• [Excerpt]
Re: [EXTERNAL] Re: cold vs hot data

2018-09-19 Thread Alaa Zubaidi (PDF)
This is one of the options that we are thinking of, but this will require
more storage, which is something that we are trying to avoid.
We will test the performance for the batch inserts.
Thanks

On Tue, Sep 18, 2018 at 6:35 AM, Durity, Sean R  wrote:

> Wouldn’t you have the same problem with two similar tables with different
> primary keys (eg., UserByID and UserByName)? This is a very common pattern
> in Cassandra – inserting into multiple tables… That’s what batches are for
> – atomicity.
>
> I don’t understand the additional concern here.
>
>
>
>
>
>
>
> Sean Durity
>
>
>
> *From:* DuyHai Doan 
> *Sent:* Monday, September 17, 2018 4:23 PM
> *To:* user 
> *Subject:* Re: [EXTERNAL] Re: cold vs hot data
>
>
>
> Sean
>
>
>
> Without transactions à la SQL, how can you guarantee atomicity between
> both tables for upserts ? I mean, one write could succeed with hot table
> and fail for cold table
>
>
>
> The only solution I see is using logged batch, with a huge overhead and
> perf hit on for the writes
>
>
>
> On Mon, Sep 17, 2018 at 8:28 PM, Durity, Sean R <
> sean_r_dur...@homedepot.com> wrote:
>
> An idea:
>
> On initial insert, insert into 2 tables:
> Hot with short TTL
> Cold/archive with a longer (or no) TTL
> Then your hot data is always in the same table, but being expired. And you
> can access the archive table only for the more rare circumstances. Then you
> could have the HOT table on a different volume of faster storage. If the
> hot/cold tables are in different keyspaces, then you could also have
> different replication (a HOT DC and an archive DC, for example)

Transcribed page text

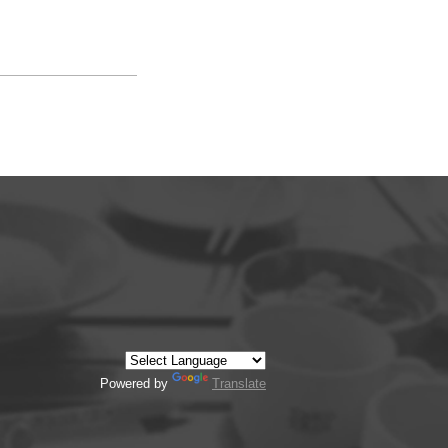
Powered by
Translate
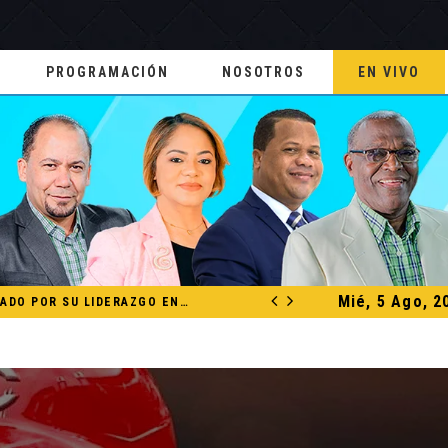
PROGRAMACIÓN
NOSOTROS
EN VIVO
Mié, 5 Ago, 2
FCCA RECONOCE A DAVID COLLADO POR SU LIDERAZGO EN EL CRECIMIENTO DE LA INDUSTRIA DE CRUCEROS EN RD
NACIONALES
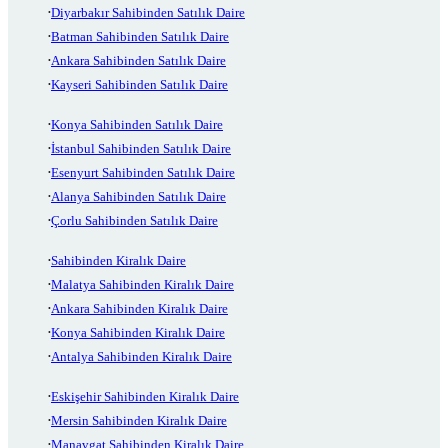
Diyarbakır Sahibinden Satılık Daire
Batman Sahibinden Satılık Daire
Ankara Sahibinden Satılık Daire
Kayseri Sahibinden Satılık Daire
Konya Sahibinden Satılık Daire
İstanbul Sahibinden Satılık Daire
Esenyurt Sahibinden Satılık Daire
Alanya Sahibinden Satılık Daire
Çorlu Sahibinden Satılık Daire
Sahibinden Kiralık Daire
Malatya Sahibinden Kiralık Daire
Ankara Sahibinden Kiralık Daire
Konya Sahibinden Kiralık Daire
Antalya Sahibinden Kiralık Daire
Eskişehir Sahibinden Kiralık Daire
Mersin Sahibinden Kiralık Daire
Manavgat Sahibinden Kiralık Daire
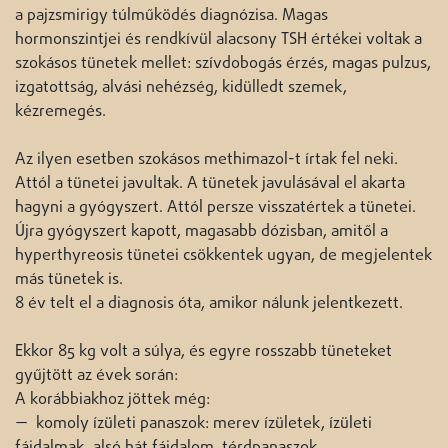
a pajzsmirigy túlműködés diagnózisa. Magas
hormonszintjei és rendkívül alacsony TSH értékei voltak a
szokásos tünetek mellet: szívdobogás érzés, magas pulzus,
izgatottság, alvási nehézség, kidülledt szemek,
kézremegés.
Az ilyen esetben szokásos methimazol-t írtak fel neki.
Attól a tünetei javultak. A tünetek javulásával el akarta
hagyni a gyógyszert. Attól persze visszatértek a tünetei.
Újra gyógyszert kapott, magasabb dózisban, amitől a
hyperthyreosis tünetei csökkentek ugyan, de megjelentek
más tünetek is.
8 év telt el a diagnosis óta, amikor nálunk jelentkezett.
Ekkor 85 kg volt a súlya, és egyre rosszabb tüneteket
gyűjtött az évek során:
A korábbiakhoz jöttek még:
— komoly ízületi panaszok: merev ízületek, ízületi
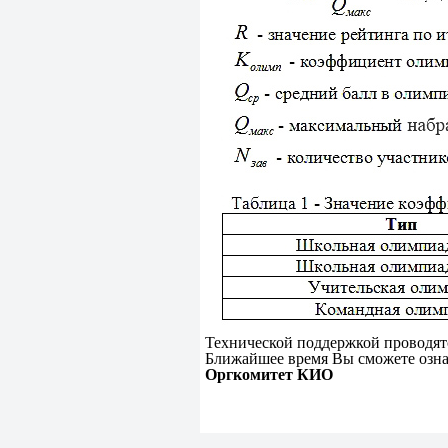
Технической поддержкой проводят
Ближайшее время Вы сможете озна
Оргкомитет КИО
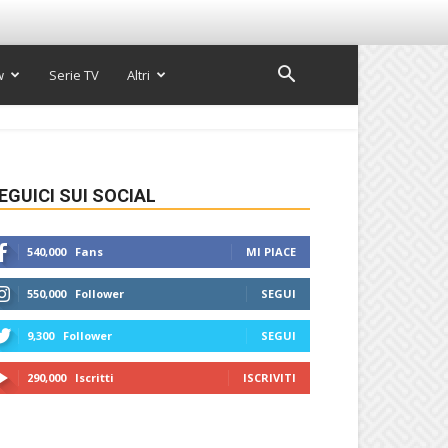
w
Serie TV
Altri
EGUICI SUI SOCIAL
540,000
Fans
MI PIACE
550,000
Follower
SEGUI
9,300
Follower
SEGUI
290,000
Iscritti
ISCRIVITI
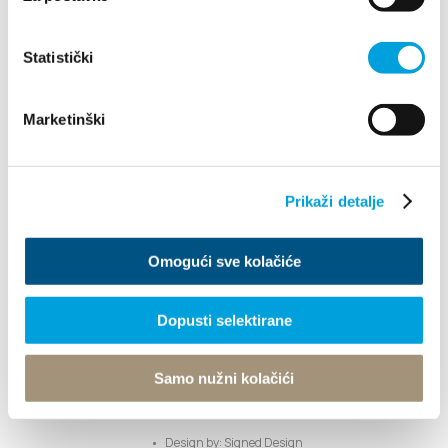
info@kastela-info.hr
Statistički
Erforsche
Marketinški
Destination
Prikaži detalje
Was kann man machen
Omogući sve kolačiće
Info
Dopusti selektirane
Turistički ured
Samo nužni kolačići
© TZ Kastela 2022
Cookie-Richtlinie
Developed by:
Nove vibracije
Design by:
Signed Design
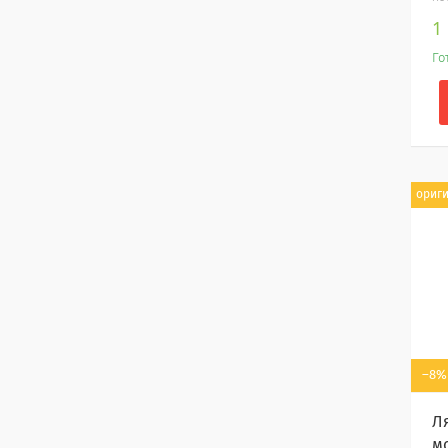
1
Го
ориг
–8%
Л
мо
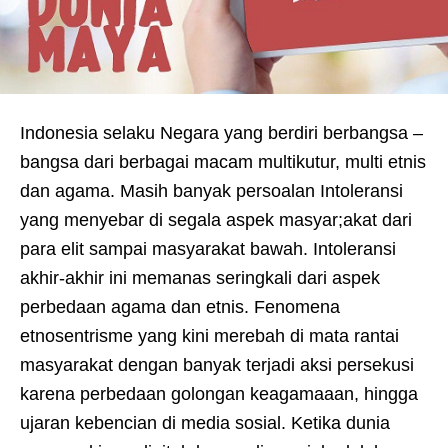
Indonesia selaku Negara yang berdiri berbangsa –
bangsa dari berbagai macam multikutur, multi etnis
dan agama. Masih banyak persoalan Intoleransi
yang menyebar di segala aspek masyar;akat dari
para elit sampai masyarakat bawah. Intoleransi
akhir-akhir ini memanas seringkali dari aspek
perbedaan agama dan etnis. Fenomena
etnosentrisme yang kini merebah di mata rantai
masyarakat dengan banyak terjadi aksi persekusi
karena perbedaan golongan keagamaaan, hingga
ujaran kebencian di media sosial. Ketika dunia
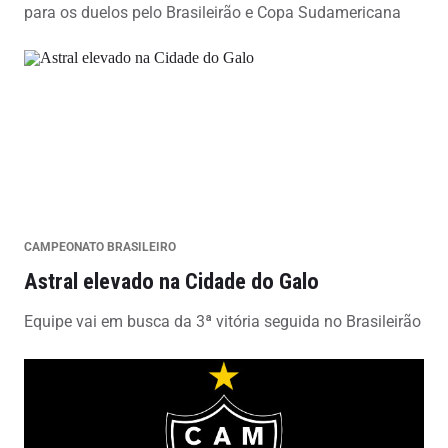
para os duelos pelo Brasileirão e Copa Sudamericana
CAMPEONATO BRASILEIRO
Astral elevado na Cidade do Galo
Equipe vai em busca da 3ª vitória seguida no Brasileirão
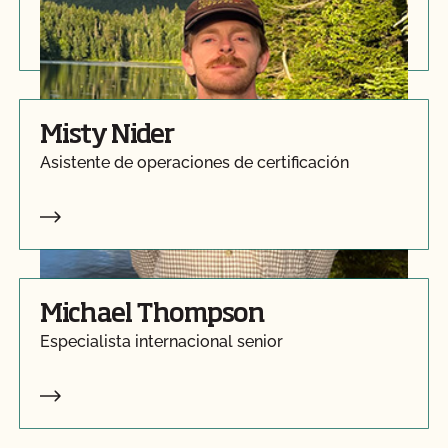
Misty Nider
Asistente de operaciones de certificación
Michael Thompson
Especialista internacional senior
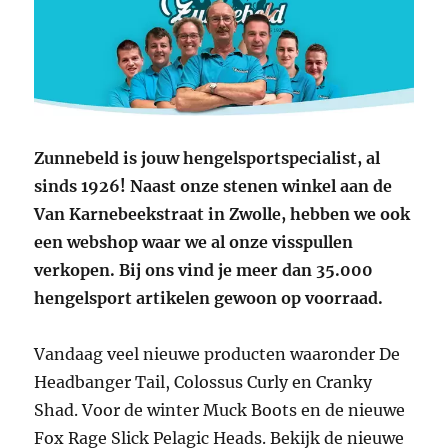
Zunnebeld is jouw hengelsportspecialist, al
sinds 1926! Naast onze stenen winkel aan de
Van Karnebeekstraat in Zwolle, hebben we ook
een webshop waar we al onze visspullen
verkopen. Bij ons vind je meer dan 35.000
hengelsport artikelen gewoon op voorraad.
Vandaag veel nieuwe producten waaronder De
Headbanger Tail, Colossus Curly en Cranky
Shad. Voor de winter Muck Boots en de nieuwe
Fox Rage Slick Pelagic Heads. Bekijk de nieuwe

• [Requirement A]
Answer these questions about the cold vs hot data thread:
(i) In the idea of inserting into two tables, what kind of TTL does the hot table get?
(ii) What does DuyHai Doan call the only solution he sees for keeping writes to both tables atomic?
(iii) What will Alaa Zubaidi's team test the performance of?
• [Requirement B]
Pull out every line of the records that contains the string "perbedaan", matching case exactly.

• [Exercise solution A]
(i) A short TTL.
(ii) Using a logged batch.
(iii) The batch inserts.

• [Exercise solution B]
perbedaan agama dan etnis. Fenomena
karena perbedaan golongan keagamaaan, hingga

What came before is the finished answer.